Uma forma para que espaços de circulação de bens culturais, como o São Luiz, ou os teatro do Parque, Apolo, Hermilo Borba Filho, e tantos outros, não desapareçam, é pela ocupação diária. Os gestores dos teatros têm que estar abertos à exibição de filmes, espetáculos musicais, de dança, performances de todo o tipo, debates, mostras etc. A restrição de um espaço a um determinado tipo de manifestação artística jogará a favor do sucateamento do equipamento e consequente abandono pelo Estado. É possível respeitar as características de cada equipamento e, ao mesmo tempo, dá espaço para outras linguagens.
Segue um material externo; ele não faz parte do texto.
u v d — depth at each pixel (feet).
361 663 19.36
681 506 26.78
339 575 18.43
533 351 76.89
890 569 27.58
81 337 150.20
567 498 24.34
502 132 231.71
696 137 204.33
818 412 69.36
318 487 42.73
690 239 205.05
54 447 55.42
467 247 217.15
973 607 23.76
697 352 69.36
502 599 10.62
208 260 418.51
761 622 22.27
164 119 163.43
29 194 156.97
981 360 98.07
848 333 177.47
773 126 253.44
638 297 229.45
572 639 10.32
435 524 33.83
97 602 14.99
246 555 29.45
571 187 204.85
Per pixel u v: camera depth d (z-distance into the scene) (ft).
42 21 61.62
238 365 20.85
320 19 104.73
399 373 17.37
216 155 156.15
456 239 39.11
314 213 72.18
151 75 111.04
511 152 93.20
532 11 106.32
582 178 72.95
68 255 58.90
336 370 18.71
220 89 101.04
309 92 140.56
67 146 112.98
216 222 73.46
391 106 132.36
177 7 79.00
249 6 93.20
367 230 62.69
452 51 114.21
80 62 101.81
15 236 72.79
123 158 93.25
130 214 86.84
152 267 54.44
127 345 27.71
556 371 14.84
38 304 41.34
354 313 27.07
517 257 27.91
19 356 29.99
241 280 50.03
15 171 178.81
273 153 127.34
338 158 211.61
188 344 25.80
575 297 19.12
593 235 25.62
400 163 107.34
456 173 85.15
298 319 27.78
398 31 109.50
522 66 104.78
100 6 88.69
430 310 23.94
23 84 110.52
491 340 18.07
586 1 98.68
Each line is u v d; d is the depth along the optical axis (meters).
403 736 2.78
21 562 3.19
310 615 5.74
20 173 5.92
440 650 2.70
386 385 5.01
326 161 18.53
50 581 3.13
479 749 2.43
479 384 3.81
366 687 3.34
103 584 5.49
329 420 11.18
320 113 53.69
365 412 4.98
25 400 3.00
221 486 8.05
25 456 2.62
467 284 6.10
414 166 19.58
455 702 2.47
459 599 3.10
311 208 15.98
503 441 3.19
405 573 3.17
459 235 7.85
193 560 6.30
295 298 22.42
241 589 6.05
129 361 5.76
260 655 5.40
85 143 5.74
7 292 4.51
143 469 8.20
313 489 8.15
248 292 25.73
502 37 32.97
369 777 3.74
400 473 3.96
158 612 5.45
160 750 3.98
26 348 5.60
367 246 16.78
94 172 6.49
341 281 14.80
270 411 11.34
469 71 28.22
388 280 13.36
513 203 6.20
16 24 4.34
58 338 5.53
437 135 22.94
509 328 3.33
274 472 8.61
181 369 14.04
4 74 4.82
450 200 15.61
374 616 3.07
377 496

Ao assistir Metropolis ao som do trio de músicos argentinos Mudos por el Ceuloide, vi como é extremamente possível fazermos do cruzamento de linguagens uma característica inerente à difusão cultural na cidade. Assim, a hibridação dos gêneros artísticos deve ser pautado por uma mobilização coletiva dos diferentes artistas em prol de sua disseminação, sobretudo nos espaços públicos. As cenas do filme de Lang são dança, teatro e performance, um grande corpo de baile incorporado pelas máquinas. Por trás de um discurso aparentemente ingênuo, regido pela dualidade das forças homem versus máquina, somos atraídos pelo fascínio em torno da figura construída à imagem e semelhança do homem. A máquina representaria o homem que desejamos ser.
De tal modo, o fascínio pelos imensos prédios de luxo, de costas para a cidade e pela memória cada vez mais submersa, tem se tornado símbolo de um novo Recife, em que moradias são caixas de variados comprimentos, os espaços culturais são privados, lotados dentro de shoppings, esses, muito rapidamente, “engolirão” as cidades; quando menos percebermos, estaremos nós, cercados pelos muros de uma empreiteira qualquer. O que aconteceria de qualquer jeito. Mas eu prefiro abrir as janelas pra que entrem todos os insetos.
por Carlos Gomes.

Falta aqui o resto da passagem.